- Maria Àngels Feliu (center) shortly after her release from captivity, surrounded by police officers and journalists in Girona, March 1994.
- Location: 42°10′N 2°29′E﻿ / ﻿42.167°N 2.483°E Olot, Catalonia, Spain
- Date: November 20, 1992 – March 27, 1994
- Attack type: Kidnapping
- Perpetrators: Antoni Guirado; Ramon Ullastre; Montserrat Teixidor; Josep Lluís Paz García; Sebastià Comas Baroy;
- Motive: Ransom

= Kidnapping of Maria Àngels Feliu =

1992–1994 kidnapping in Catalonia, Spain

The kidnapping of Maria Àngels Feliu was a high-profile abduction that took place in Olot, Catalonia, Spain. Feliu, a Catalan pharmacist and daughter of a local industrialist, was held captive for 492 days between 20 November 1992 and 27 March 1994 and then was liberated without physical injury but with long-term psychological trauma and PSTD. It remains the longest non-terrorist kidnapping in Spain.

She was the daughter of the owner of the textile company Hijos de J. Bassols S.A., commonly known as Bassols, a prestigious linen and home-fabric manufacturer founded in the 18th century. The Feliu family was considered well-off in Olot, a fact that reportedly motivated the kidnappers to kidnap her and ask for a ransom.

== Kidnapping ==
On the evening of 20 November 1992, after closing her pharmacy in Olot and having a drink with her sister, Feliu was ambushed by three or four people in an underground car park and forced into a car. She was transported in the trunk of two different vehicles to Sant Pere de Torelló (Osona), where she was imprisoned in a small, damp cupboard measuring roughly 1.6 metres high, 1.5 metres wide and 1.6 metres deep. The space contained only a mattress, and for the first seven weeks she lived without light. According to later testimony, she spent the early days without food.
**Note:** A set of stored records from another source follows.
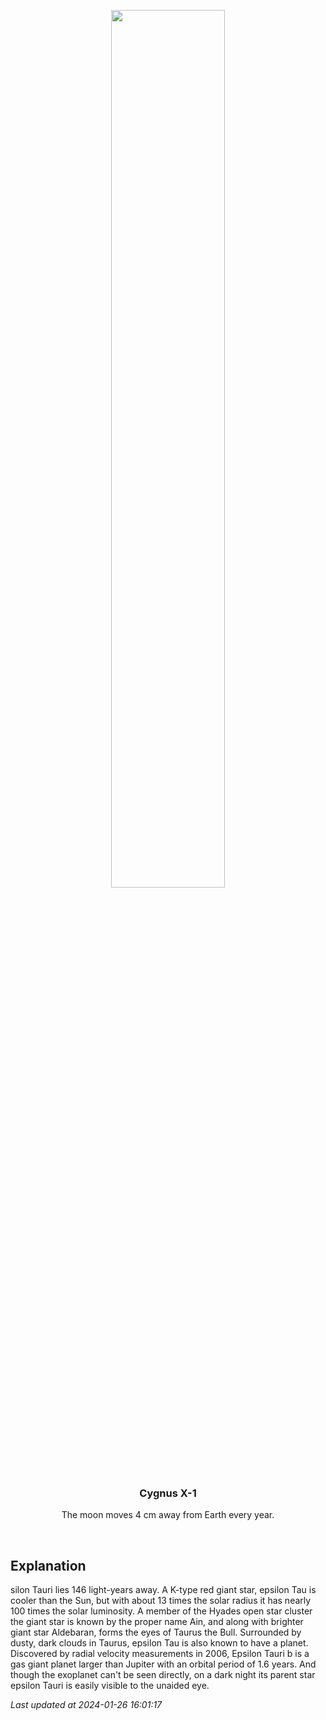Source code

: <p align='center'>
    <img src='https://apod.nasa.gov/apod/image/2401/Ain_1024.jpg' width='60%' />
    <h3 align="center">Cygnus X-1</h3>
    <p align="center">The moon moves 4 cm away from Earth every year.</p>
</p>
<br/>

Explanation
--
silon Tauri lies 146 light-years away. A K-type red giant star, epsilon Tau is cooler than the Sun, but with about 13 times the solar radius it has nearly 100 times the solar luminosity. A member of the Hyades open star cluster the giant star is known by the proper name Ain, and along with brighter giant star Aldebaran, forms the eyes of Taurus the Bull. Surrounded by dusty, dark clouds in Taurus, epsilon Tau is also known to have a planet. Discovered by radial velocity measurements in 2006, Epsilon Tauri b is a gas giant planet larger than Jupiter with an orbital period of 1.6 years. And though the exoplanet can't be seen directly, on a dark night its parent star epsilon Tauri is easily visible to the unaided eye.


*Last updated at 2024-01-26 16:01:17*
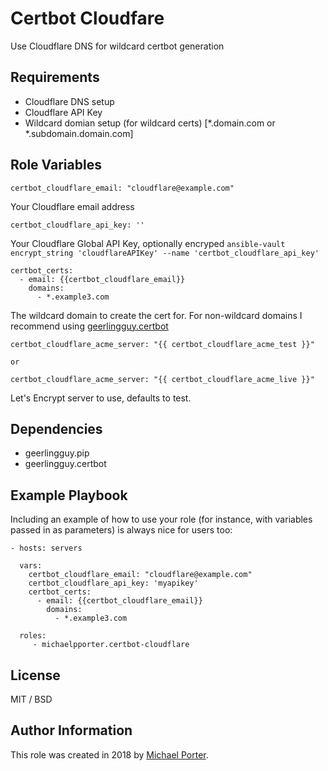 Certbot Cloudfare
=========

Use Cloudflare DNS for wildcard certbot generation

Requirements
------------

- Cloudflare DNS setup
- Cloudflare API Key
- Wildcard domian setup (for wildcard certs) [*.domain.com or *.subdomain.domain.com]

Role Variables
--------------

    certbot_cloudflare_email: "cloudflare@example.com"

Your Cloudflare email address

    certbot_cloudflare_api_key: ''

Your Cloudflare Global API Key, optionally encryped `ansible-vault encrypt_string 'cloudflareAPIKey' --name 'certbot_cloudflare_api_key'`

    certbot_certs:
      - email: {{certbot_cloudflare_email}}
        domains:
          - *.example3.com

The wildcard domain to create the cert for. For non-wildcard domains I recommend using [geerlingguy.certbot](https://github.com/geerlingguy/ansible-role-certbot)

    certbot_cloudflare_acme_server: "{{ certbot_cloudflare_acme_test }}"

    or 

    certbot_cloudflare_acme_server: "{{ certbot_cloudflare_acme_live }}"
    
Let's Encrypt server to use, defaults to test.


Dependencies
------------

- geerlingguy.pip
- geerlingguy.certbot

Example Playbook
----------------

Including an example of how to use your role (for instance, with variables passed in as parameters) is always nice for users too:

    - hosts: servers
    
      vars:
        certbot_cloudflare_email: "cloudflare@example.com"
        certbot_cloudflare_api_key: 'myapikey'
        certbot_certs:
          - email: {{certbot_cloudflare_email}}
            domains:
              - *.example3.com

      roles:
         - michaelpporter.certbot-cloudflare

License
-------

MIT / BSD

Author Information
------------------

This role was created in 2018 by [Michael Porter](https://www.michaelpporter.com/).

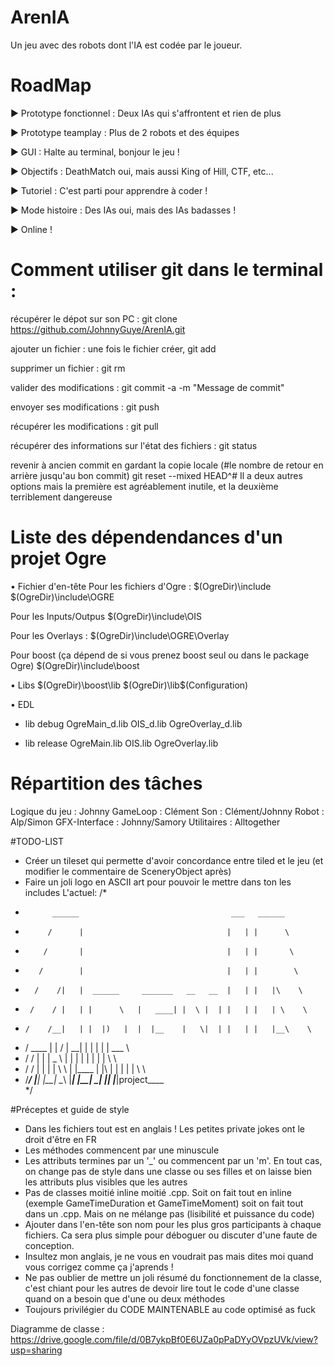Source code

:# ArenIA
Un jeu avec des robots dont l'IA est codée par le joueur.

# RoadMap

► Prototype fonctionnel : Deux IAs qui s'affrontent et rien de plus

► Prototype teamplay : Plus de 2 robots et des équipes

► GUI : Halte au terminal, bonjour le jeu !

► Objectifs : DeathMatch oui, mais aussi King of Hill, CTF, etc...

► Tutoriel : C'est parti pour apprendre à coder !

► Mode histoire : Des IAs oui, mais des IAs badasses !

► Online !

# Comment utiliser git dans le terminal :

récupérer le dépot sur son PC :
	git clone https://github.com/JohnnyGuye/ArenIA.git

ajouter un fichier :
une fois le fichier créer,
	git add <nomFichier>
	
supprimer un fichier :
	git rm <nomFichier>
	
valider des modifications :
	git commit -a -m "Message de commit"
	
envoyer ses modifications :
	git push
	
récupérer les modifications :
	git pull
	
récupérer des informations sur l'état des fichiers :
	git status

revenir à ancien commit
en gardant la copie locale (#le nombre de retour en arrière jusqu'au bon commit)
	git reset --mixed HEAD^# 
Il a deux autres options mais la première est agréablement inutile, et la deuxième terriblement dangereuse

# Liste des dépendendances d'un projet Ogre

• Fichier d'en-tête
Pour les fichiers d'Ogre :
$(OgreDir)\include
$(OgreDir)\include\OGRE

Pour les Inputs/Outpus
$(OgreDir)\include\OIS

Pour les Overlays :
$(OgreDir)\include\OGRE\Overlay

Pour boost (ça dépend de si vous prenez boost seul ou dans le package Ogre)
$(OgreDir)\include\boost 

• Libs
$(OgreDir)\boost\lib
$(OgreDir)\lib\$(Configuration)

• EDL
- lib debug
OgreMain_d.lib
OIS_d.lib
OgreOverlay_d.lib

- lib release
OgreMain.lib
OIS.lib
OgreOverlay.lib

# Répartition des tâches

Logique du jeu : Johnny
GameLoop : Clément
Son : Clément/Johnny
Robot : Alp/Simon
GFX-Interface : Johnny/Samory
Utilitaires : Alltogether

#TODO-LIST

- Créer un tileset qui permette d'avoir concordance entre tiled et le jeu (et modifier le commentaire de SceneryObject après)
- Faire un joli logo en ASCII art pour pouvoir le mettre dans ton les includes
L'actuel:
/*
*           ______                                  ___   ______
*          /      |                                |   | |      \
*         /       |                                |   | |       \
*        /        |                                |   | |        \
*       /    /|   |  ______     _______   __   __  |   | |   |\    \
*      /    / |   | |      \   |   ____| |  \ |  | |   | |   | \    \
*     /    /__|   | |  |)   |  |  |__    |   \|  | |   | |   |__\    \
*    /    ____    | |      /   |   __|   |       | |   | |    ___     \
*   /    /    |   | |   _  \   |  |      |       | |   | |   |    \    \
*  /    /     |   | |  | \  \  |  |____  |  |\   | |   | |   |     \    \
* /____/      |___| |__|  \__\ |_______| |__| \__| |___| |___|project____\
*/

#Préceptes et guide de style
- Dans les fichiers tout est en anglais ! Les petites private jokes ont le droit d'être en FR
- Les méthodes commencent par une minuscule
- Les attributs termines par un '_' ou commencent par un 'm'. En tout cas, on change pas de style dans une classe ou ses filles et on laisse bien les attributs plus visibles que les autres
- Pas de classes moitié inline moitié .cpp. Soit on fait tout en inline (exemple GameTimeDuration et GameTimeMoment) soit on fait tout dans un .cpp. Mais on ne mélange pas (lisibilité et puissance du code)
- Ajouter dans l'en-tête son nom pour les plus gros participants à chaque fichiers. Ca sera plus simple pour déboguer ou discuter d'une faute de conception.
- Insultez mon anglais, je ne vous en voudrait pas mais dites moi quand vous corrigez comme ça j'aprends !
- Ne pas oublier de mettre un joli résumé du fonctionnement de la classe, c'est chiant pour les autres de devoir lire tout le code d'une classe quand on a besoin que d'une ou deux méthodes
- Toujours privilégier du CODE MAINTENABLE au code optimisé as fuck

Diagramme de classe : https://drive.google.com/file/d/0B7ykpBf0E6UZa0pPaDYyOVpzUVk/view?usp=sharing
At the time of her abduction, Feliu had three children aged between two and five. The case caused nationwide shock, and the Spanish media closely followed developments until her release. Early reports indicated that the kidnappers demanded a ransom of about 200 million pesetas.

After 492 days of captivity, her guard, Sebastià Comas Baroy (known as “Iñaki”), released her at a gas station in Lliçà de Vall (Vallès Oriental) with two 100-peseta coins and one 25-peseta coin.
There, Feliu bought a Coca-Cola and called the authorities to announce her freedom.

== Trial and sentences ==
Five people were convicted for the kidnapping:
1. Antoni Guirado (former municipal policeman of Olot).
2. Ramon Ullastre (former security guard from Sant Pere de Torelló).
3. Montserrat Teixidor (Ramon's wife).
4. Josep Lluís Paz García (alias "Pato").
5. Sebastià Comas Baroy (alias "Iñaki"), the man who eventually freed her.

They received prison sentences ranging from five to seventeen years. On 20 November 2009, coinciding with the 17th anniversary of the kidnapping, Comas Baroy was released after serving more than eight years in prison.

== Legacy ==
The case has been described as one of the most shocking crimes in modern Catalonia.
It has been covered in numerous books, documentaries and podcasts, including Carles Porta's 2021 book La farmacèutica and the audio series El segrest on Catalunya Ràdio.